Tuesday 17 October 2017

Mad Max in New Zealand

The Inter-Generational Tsunami of Violence and Dysfunction

We often hear claims about the breakdown of the nuclear family and the allegedly devastating effect it is having upon society.  No fault divorce has meant that husband and wife, father and mother are fluid relationships.  The state has intruded more and more upon families and family structures.  Parents have been told that if they discipline their children with an open-handed smack on  the child's hand or bottom they will be prosecuted by the State and have their children removed.  

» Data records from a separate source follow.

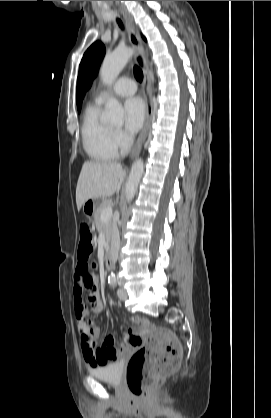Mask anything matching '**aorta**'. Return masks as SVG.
Segmentation results:
<instances>
[{
  "instance_id": "1",
  "label": "aorta",
  "mask_w": 271,
  "mask_h": 418,
  "mask_svg": "<svg viewBox=\"0 0 271 418\" xmlns=\"http://www.w3.org/2000/svg\"><path fill=\"white\" fill-rule=\"evenodd\" d=\"M132 49L119 48L108 54L101 65L100 75L101 79L106 84H111L120 74L122 69L126 66ZM103 120L113 125H122L124 120V110L121 104L115 98H109L105 106ZM144 172V162L142 159H137L131 167V171L126 182V200L130 203L139 186L140 180ZM111 279H115V275L111 274Z\"/></svg>"
}]
</instances>
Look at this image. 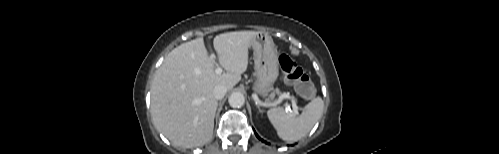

This extremist measure--known as the Anti-Smacking Act--was passed with the objective of reducing family violence.  What it has actually done is help build a tsunami of violence that will roll over and engulf New Zealand society in about fifteen years time.  The problem is now inter-generational and self-perpetuating.  The state is incompetent to parent children for the simple reason that the state and its organs are not parents--a rather obvious reality which the state refuses to acknowledge.  Politicians and organs of state still assert with religious fervour that the government is indeed competent--all it needs is more taxpayers' money and it will morph into a genuine uber-parent.

What's it like on the front line?  The truth is starting to emerge in state schools.

Teachers say they are struggling to cope with growing numbers of children who are violent - and often still in nappies.  Two-thirds of 380 mainly primary and early childhood teachers raised their hands at the NZ Educational Institute conference in Rotorua when asked if they had been hit or assaulted by children recently.  Three-quarters raised their hands when asked if they were working with children with increasingly complex needs.  Teachers spoken to by the Herald said they had been kicked and bitten by students.

A behaviour specialist said many children were starting school without the social skills required to "self-regulate" their behaviour because their main interactions had been with technology, not people.   A rural primary school principal struggling to cope with a child who was not toilet-trained said she was "blown away" at a regional meeting where every principal said they had at least one child in nappies in their school.  "I'm the one who has to leave my own class and deal with these students because they are not toilet-trained and wee on the floor, refusing to leave the classroom," she said. "I have to remove them. They will kick me." . . .

Mark Potter, principal of Berhampore School in Wellington and the person who asked for the show of hands at the conference, said many children had been passed around from house to house.  "The family is not there, necessarily," he said. "These kids are hyper-vigilant, always looking for something that to them feels like a threat, and their response to a perceived threat is often violence."

Kindergarten teacher Helen Hansen said she has had problems with a boy since he started aged 1. Now aged 4, he is pushing other children around.  "We restrain him. While we are restraining him he's trying to head-butt you, bite you," she said. [NZ Herald.  Emphasis, ours.]
These accounts represent growing problems, all symptomatic of the breakdown of the family--a problem which is caused by man's rebellion against the law of God and against God himself.

Human rebellion is intergenerational.  The sins of the fathers are passed on to the next generation.  If parents fight, scream, and rage at one another, so will the children as they grow up.  Eventually they become mature in evil.  If parents spit and curse and are violent, and give one-another and their offspring "the bash" so will their children behave as they enter state schools and then eventually mature into adulthood.  Their "maturity" however will be a maturation of evil, not righteousness.   If adults are constantly swapping different partners for sex, calling it "living together" or "de-facto marriage" or whatever other euphemistic label they choose, their children suffer deep emotional scars which eventually mature into all kinds of ungodly behaviour.

These things are now an inter-generational tsunami sweeping irrevocably towards us.  Some would call it an irrevocable curse--and they would not be far wrong.  When New Zealand decided it would reject the God of its fathers and would become a world-leading secularist society, it had no idea what would be the actual outcomes.  It still doesn't.  The world of Mad Max beckons.

Dystopia is no longer a novel or a movie.  It is a reality show.